Voy a explicarme un poco. Como desgraciadamente no se me oculta que mi
recuerdo más ha de tener de maldito que de cosa alguna, y como quiero descargar, en
lo que pueda, mi conciencia con esta pública confesión, que no es poca penitencia, es
por lo que me he inclinado a relatar algo de lo que me acuerdo de mi vida.
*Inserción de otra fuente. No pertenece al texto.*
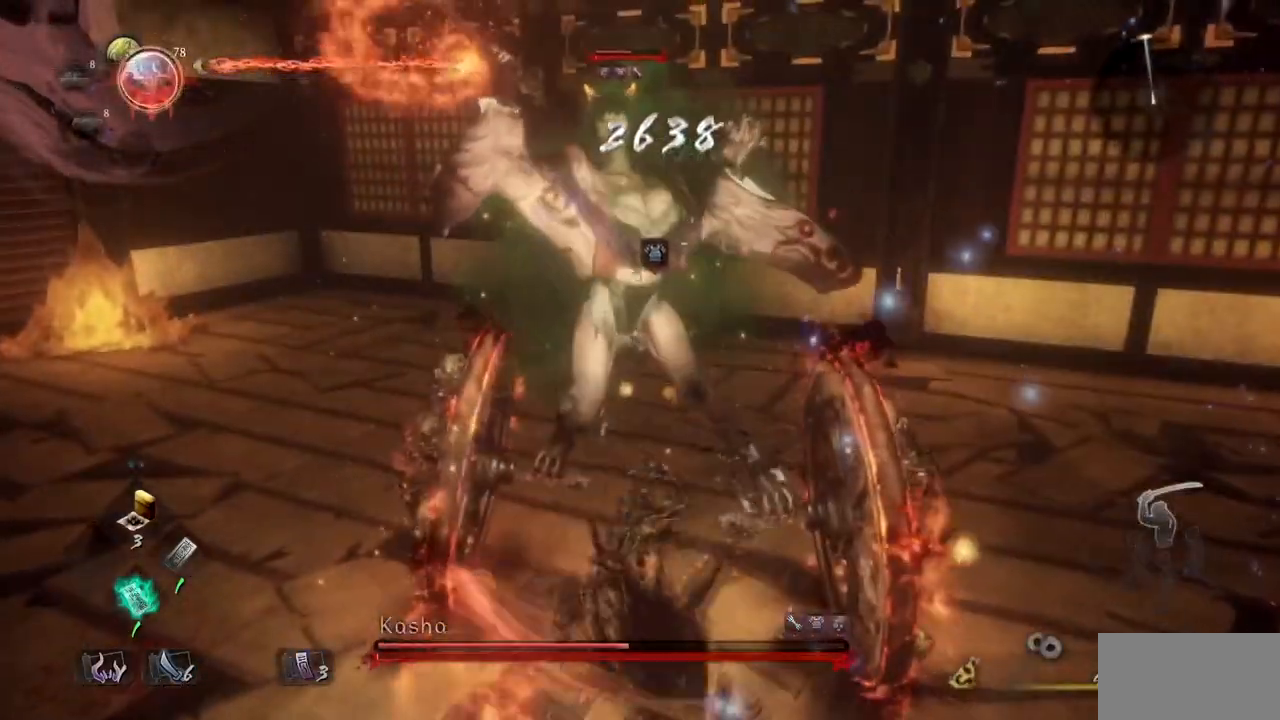
{"buttons": [], "left_stick": "up", "right_stick": "center", "events": [[467, "left_stick", "up"]]}
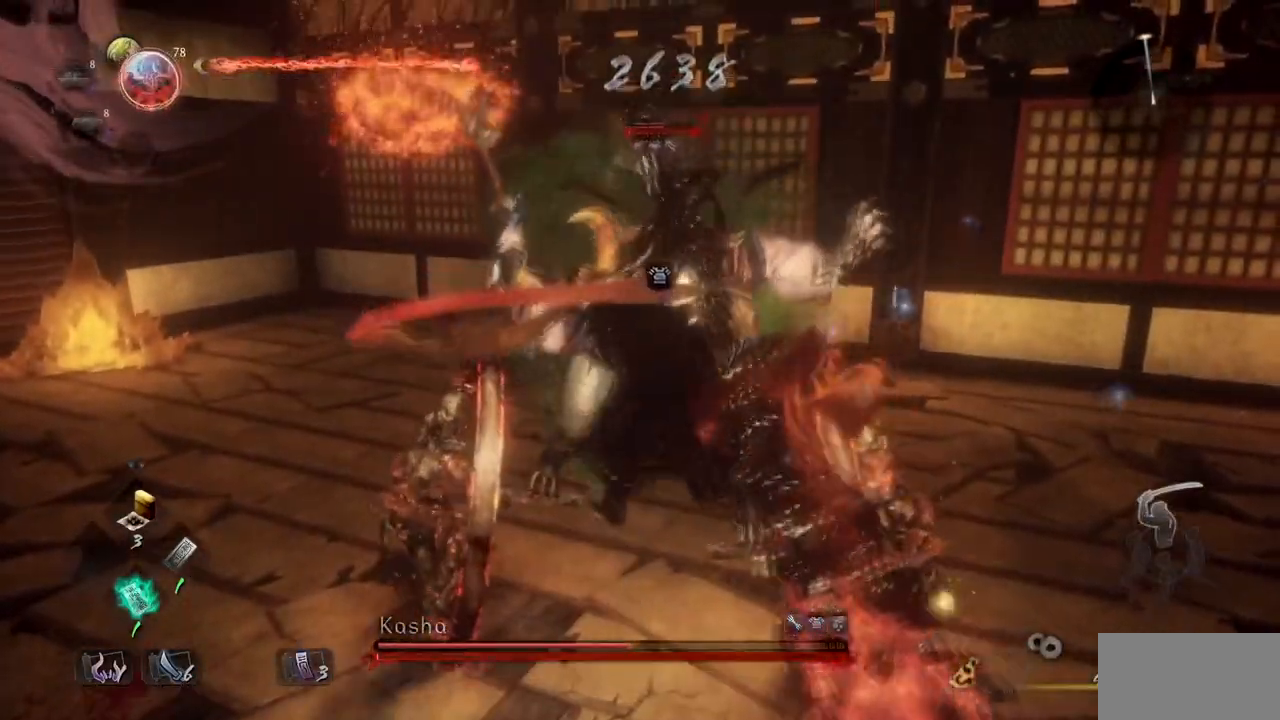
{"buttons": ["R2"], "left_stick": "up", "right_stick": "center", "events": [[150, "R2", "down"], [167, "CIRCLE", "down"], [301, "CIRCLE", "up"], [351, "CIRCLE", "down"], [467, "CIRCLE", "up"]]}
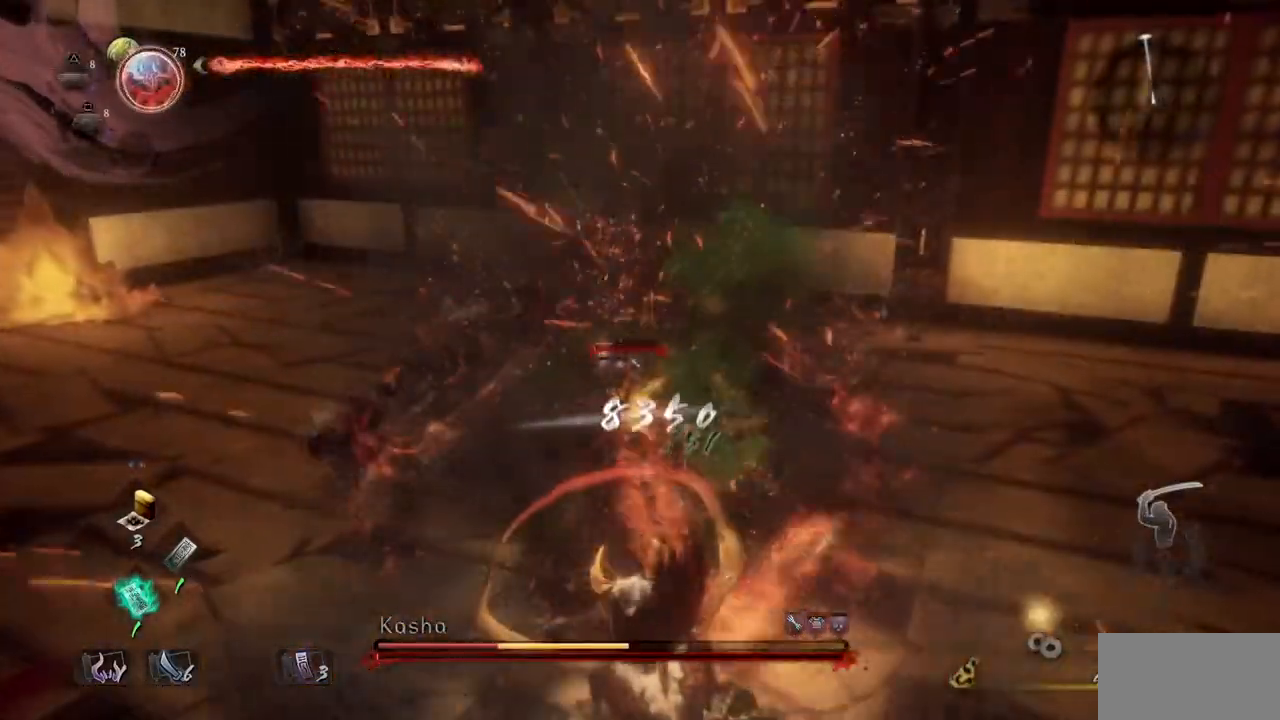
{"buttons": ["R2"], "left_stick": "up", "right_stick": "center", "events": [[16, "CIRCLE", "down"], [133, "CIRCLE", "up"], [183, "CIRCLE", "down"], [317, "CIRCLE", "up"], [333, "CIRCLE", "down"], [467, "CIRCLE", "up"]]}
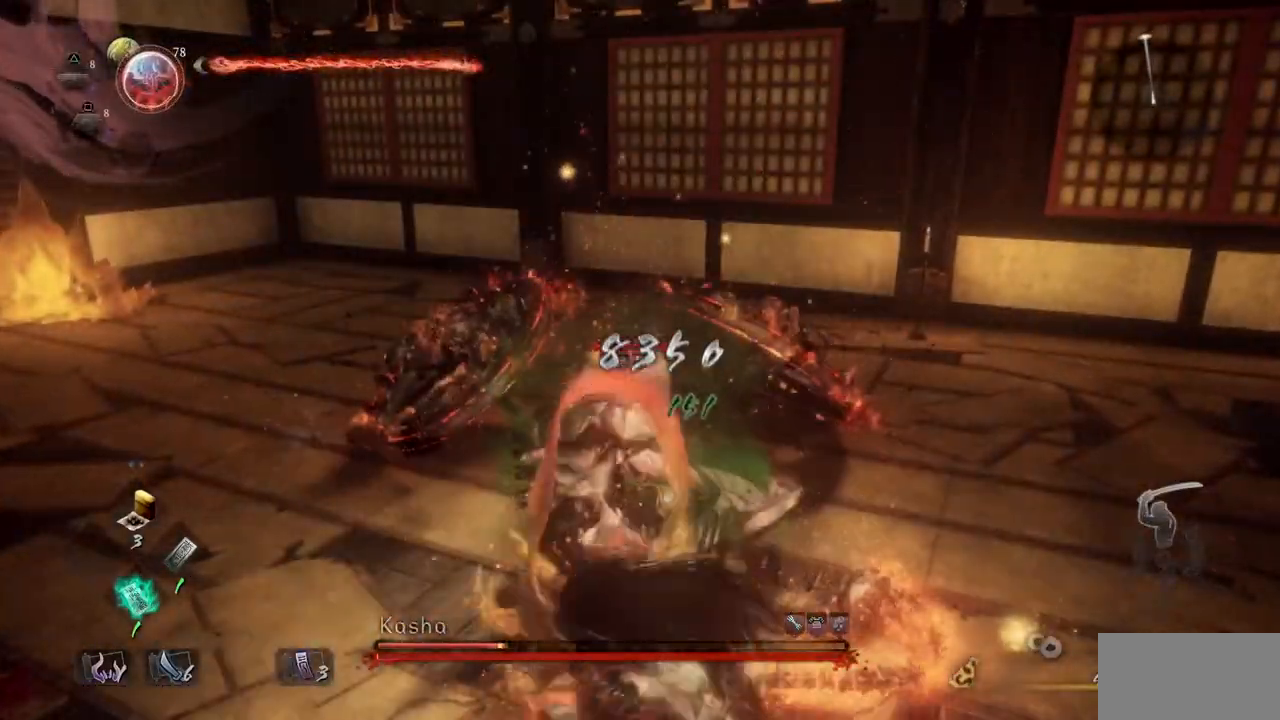
{"buttons": ["CIRCLE", "R2"], "left_stick": "up", "right_stick": "center", "events": [[17, "CIRCLE", "down"], [134, "CIRCLE", "up"], [167, "CIRCLE", "down"], [301, "CIRCLE", "up"], [317, "CIRCLE", "down"], [467, "CIRCLE", "up"], [484, "CIRCLE", "down"]]}
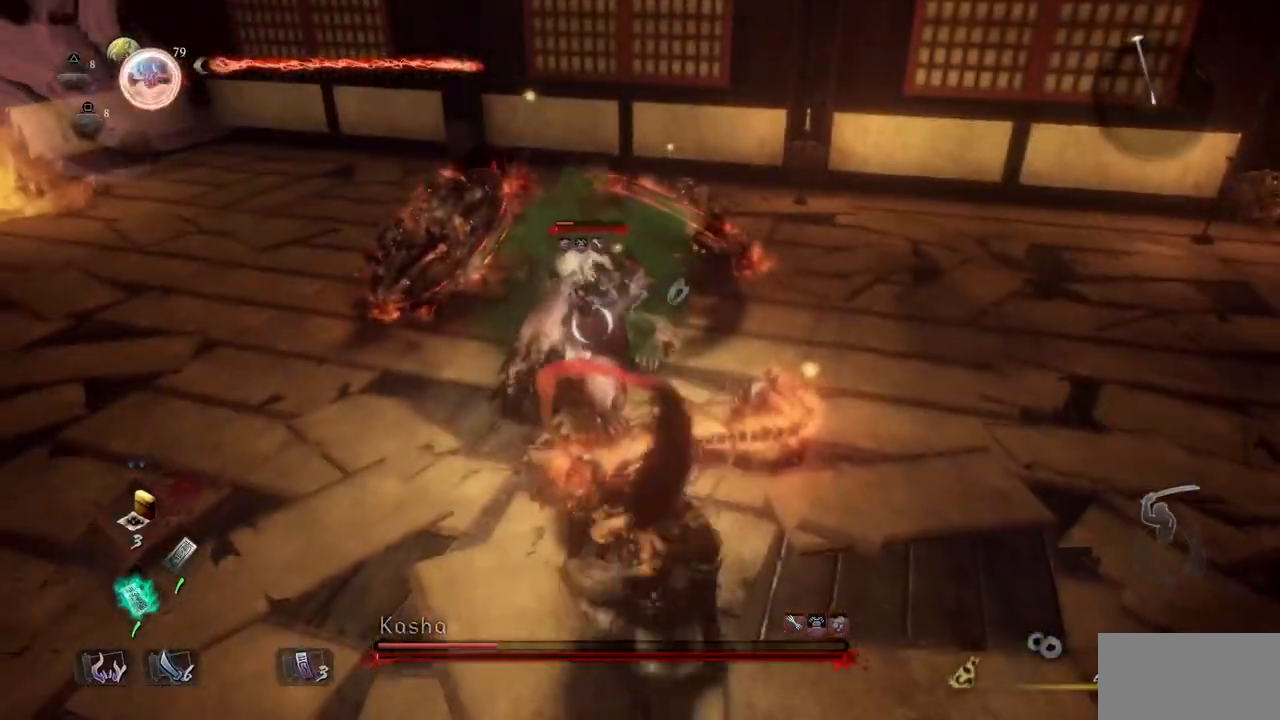
{"buttons": ["SQUARE"], "left_stick": "up", "right_stick": "center", "events": [[133, "CIRCLE", "up"], [183, "R2", "up"], [267, "SQUARE", "down"], [434, "SQUARE", "up"], [467, "SQUARE", "down"]]}
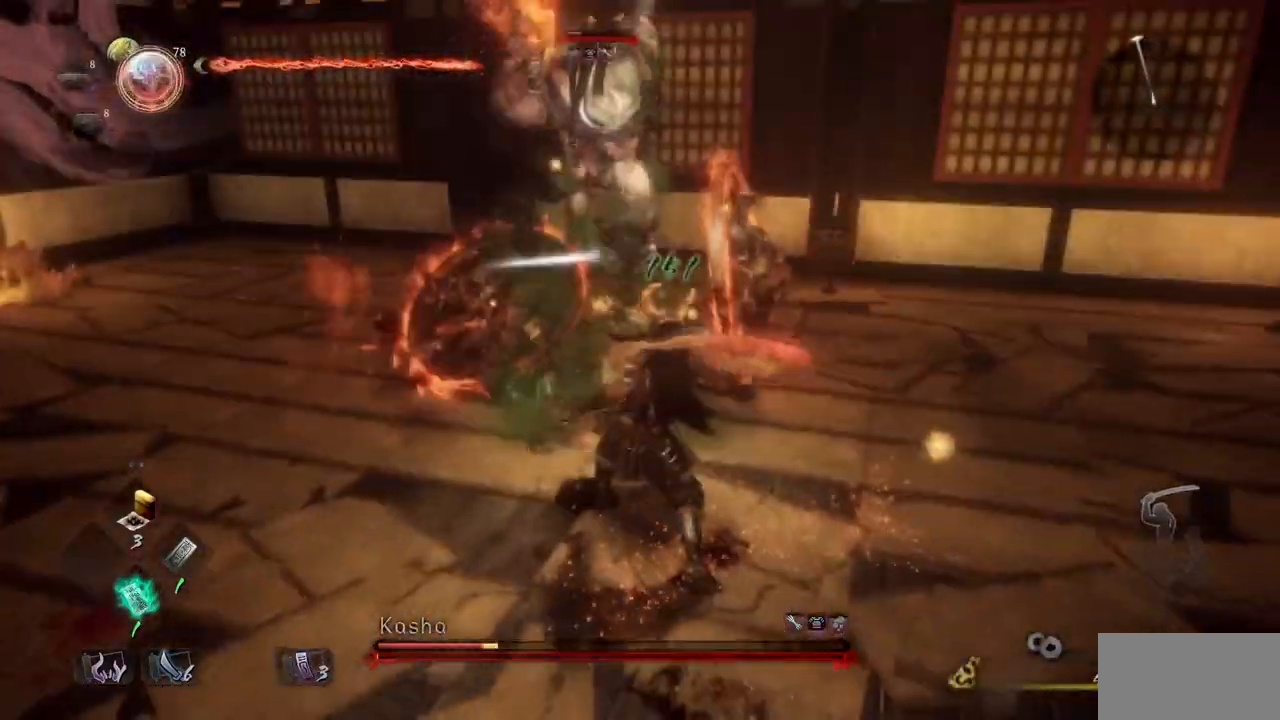
{"buttons": ["SQUARE"], "left_stick": "up", "right_stick": "center", "events": [[134, "SQUARE", "up"], [184, "SQUARE", "down"], [351, "SQUARE", "up"], [401, "SQUARE", "down"]]}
Nunca fue
la memoria mi punto fuerte, y sé que es muy probable que me haya olvidado de
muchas cosas incluso interesantes, pero a pesar de ello me he metido a contar aquella
parte que no quiso borrárseme de la cabeza y que la mano no se resistió a trazar sobre
el papel, porque otra parte hubo que al intentar contarla sentía tan grandes arcadas en
el alma que preferí callármela y ahora olvidarla. Al empezar a escribir esta especie de
memorias me daba buena cuenta de que algo habría en mi vida -mi muerte, que Dios
quiera abreviar- que en modo alguno podría yo contar; mucho me dio que cavilar este
asuntillo y, por la poca vida que me queda, podría jurarle que en más de una ocasión
pensé desfallecer cuando la inteligencia no me esclarecía dónde debía poner punto
final. Pensé que lo mejor sería empezar y dejar el desenlace para cuando Dios quisiera
dejarme de la mano, y así lo hice; hoy, que parece que ya estoy aburrido de todos los
cientos de hojas que llené con mi palabrería, suspendo definitivamente el seguir
escribiendo para dejar a su imaginación la reconstrucción de lo que me quede todavía
de vida, reconstrucción que no ha de serle difícil, porque, a más de ser poco
seguramente, entre estas cuatro paredes no creo que grandes nuevas cosas me hayan
de suceder.
Me atosigaba, al empezar a redactar lo que le envío, la idea de que por aquellas
fechas ya alguien sabía si había de llegar al fin de mi relato, o dónde habría de cortar
si el tiempo que he gastado hubiera ido mal medido y esa seguridad de que mis actos
habían de ser, a la fuerza, trazados sobre surcos ya previstos, era algo que me sacaba
de quicio. Hoy, más cerca ya de la otra vida, estoy más resignado. Que Dios se haya
dignado darme su perdón.
Noto cierto descanso después de haber relatado todo lo que pasé, y hay momentos
en que hasta la conciencia quiere remorderme menos.
Confío en que usted sabrá entender lo que mejor no le digo, porque mejor no
sabría. Pesaroso estoy ahora de haber equivocado mi camino, pero ya ni pido perdón
en esta vida. ¿Para qué? Tal vez sea mejor que hagan conmigo lo que está dispuesto,
porque es más que probable que si no lo hicieran volviera a las andadas. No quiero
pedir el indulto, porque es demasiado lo malo que la vida me enseñó y mucha mi
flaqueza para resistir al instinto. Hágase lo que está escrito en el libro de los Cielos.
Reciba, señor don Joaquín, con este paquete de papel escrito, mi disculpa por
haberme dirigido a usted, y acoja este ruego de perdón que le envía, como si fuera el
mismo don Jesús, su humilde servidor.
Pascual Duarte
Cárcel de Badajoz, 15 de febrero de 1937.